One further dimension of economic globalization, is that of the so-called ‘culture of consumption’. But perhaps the question is not so much whether the ‘culture of consumption’ is part of the social as whether it signals the end of all that we have understood the social to be. Europe and Globalization The European Union started after the Second World War with the European Communities. The hostility between France and Germany had to be ended, and those days coal and steel were considered vital for the war industry.

And exactly the devastating effects of these two world wars were the incentive to create the European Communities. This new community of six European countries: France, Germany, Italy and the Benelux-countries, turned out to be the beginning of something much larger. This was long before the word globalization came into practice. Gradually a second motive, next to the avoidance of war, became to play a role. The ambition to build an economically strong and democratic Europe to resist communism and to demonstrate that the West European alternative was superior.

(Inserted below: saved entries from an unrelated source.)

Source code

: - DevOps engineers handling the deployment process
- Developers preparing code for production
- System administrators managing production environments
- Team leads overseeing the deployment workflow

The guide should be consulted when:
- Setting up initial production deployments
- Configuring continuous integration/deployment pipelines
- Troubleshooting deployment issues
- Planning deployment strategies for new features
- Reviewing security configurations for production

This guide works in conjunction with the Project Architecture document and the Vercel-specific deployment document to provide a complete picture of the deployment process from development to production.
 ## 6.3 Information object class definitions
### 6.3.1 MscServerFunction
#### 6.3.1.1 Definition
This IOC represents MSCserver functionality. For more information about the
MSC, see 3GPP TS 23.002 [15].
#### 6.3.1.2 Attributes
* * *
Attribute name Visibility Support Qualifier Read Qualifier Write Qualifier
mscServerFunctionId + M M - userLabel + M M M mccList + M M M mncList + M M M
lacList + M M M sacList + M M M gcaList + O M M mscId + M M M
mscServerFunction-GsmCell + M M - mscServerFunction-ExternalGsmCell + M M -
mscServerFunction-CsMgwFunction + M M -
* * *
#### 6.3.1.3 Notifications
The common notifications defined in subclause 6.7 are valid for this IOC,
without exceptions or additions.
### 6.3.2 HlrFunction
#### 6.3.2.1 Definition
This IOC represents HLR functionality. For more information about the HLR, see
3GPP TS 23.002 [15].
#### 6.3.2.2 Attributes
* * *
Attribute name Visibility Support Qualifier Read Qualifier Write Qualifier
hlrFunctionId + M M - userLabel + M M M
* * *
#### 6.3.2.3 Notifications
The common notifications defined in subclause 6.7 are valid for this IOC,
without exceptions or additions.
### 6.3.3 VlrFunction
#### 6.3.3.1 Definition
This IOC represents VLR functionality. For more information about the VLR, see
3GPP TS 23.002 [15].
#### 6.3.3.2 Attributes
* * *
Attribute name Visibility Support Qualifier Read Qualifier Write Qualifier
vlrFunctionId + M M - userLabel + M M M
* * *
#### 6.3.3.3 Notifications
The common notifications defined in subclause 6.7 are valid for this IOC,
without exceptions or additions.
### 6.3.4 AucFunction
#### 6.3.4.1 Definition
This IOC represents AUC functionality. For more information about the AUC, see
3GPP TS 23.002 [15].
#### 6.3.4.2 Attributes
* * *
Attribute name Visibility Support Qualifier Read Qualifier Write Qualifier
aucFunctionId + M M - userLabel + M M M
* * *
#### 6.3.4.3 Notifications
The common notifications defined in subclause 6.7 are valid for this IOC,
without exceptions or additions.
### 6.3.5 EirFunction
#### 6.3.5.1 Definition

Though the Cold War was primarily a military affair, for which NATO was the main instrument, the European Economic Community was considered to be a strong element of the Atlantic Alliance in a broader sense. The European Economic Community was the ambition of the Treaty of Rome. The new economic community matured slowly, both economically and in terms of enlargement. Then a third motive became clear in the eighties. In the beginning of the eighties Europe was characterized by Stagnation and Skepticism. The European project seemed to be paralyzed.

This was partly caused by two ideological debates. The first one was on whether Europe should be an open Europe, or whether it should find its strength in organizing a fortress. The second one dealt with the question whether Europe should be an enlarging market only or whether it should become a social Europe. It took some years and a new president of the European Commission, Jacques Delors, to overcome this stagnation. A number of “packages” and enlargement by new member-states gave Europe new strength.

An important motivation in that decade was the wish of the Europeans to face the competition with the USA and Japan. The political will to be successful in that challenge made “the single market concept” (1988 – 1992) a success and when that had become visible, the goal of a single currency ambition became a realistic one. All pieces came together in the Treaty of Maastricht: * the Single Currency with a very detailed treaty (criteria and calendar) to settle forwhat is today the Euro; a Second Chapter (pillar for the foreign and defense policy; with the ambition of a European Defense Identity); * a Third Pillar to realize “une espace judiciaire” for the ministers of justice and the interior; * an Ever Closer Union (as near to the citizen as possible) based on the principle of subsidiarity; * a renewed and intensified ambition to realize a democratic Europe (one of and for the European citizen). People in general are concerned about globalization.

They tend to equalize globalization with a diminishment of quality of life; in terms of unemployment, in terms of income and in terms of welfare. In its meaning of a more borderless world, with more asylum seekers and refugees (political and economic) and all problems connected to that. They consider globalization as a threat. At the same time they fear globalization to be inevitable, a fact of life. There is a good reason to translate the fears and worries about globalization into a new motivation to realize Europe.

The ultimate objective is “quality of life”. To do that successfully a European defense identity is needed and a European foreign policy, not to serve diplomacy but to secure peace, to prevent violence and to push it back where it occurs. In order to protect the European citizens against the threat of globalization, they have to organize themselves as Europeans. Only with a strong Europe, based on values, They will be capable to contribute to values globally. After decreasing the borders between EUcountries, It now needs to give shape and substance to peace.